(Task material):
+ + +

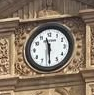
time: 11:29
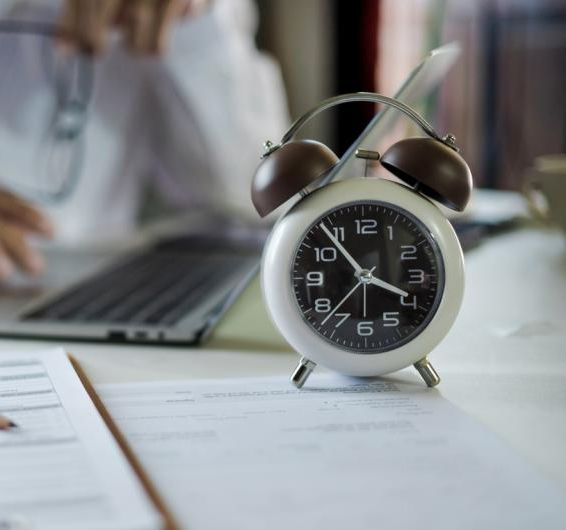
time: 3:53
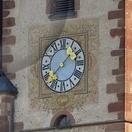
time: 1:37
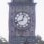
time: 12:41
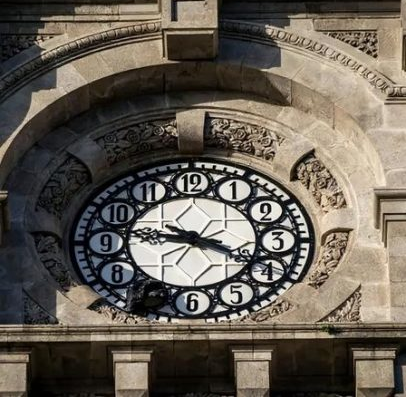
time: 9:20
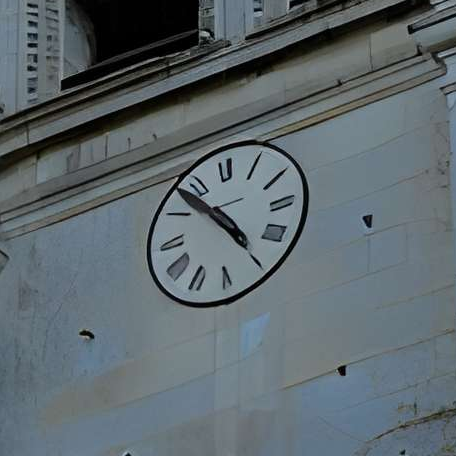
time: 4:52
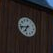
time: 6:42
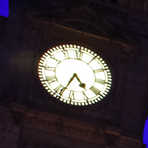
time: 4:33
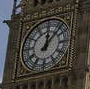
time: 12:07
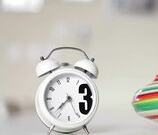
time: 7:37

+ + +

(Your instructions): Can you copy out every "time:" line from the items above, character for character and in order, leaving out the pictures?

(Finished task):
time: 11:29
time: 3:53
time: 1:37
time: 12:41
time: 9:20
time: 4:52
time: 6:42
time: 4:33
time: 12:07
time: 7:37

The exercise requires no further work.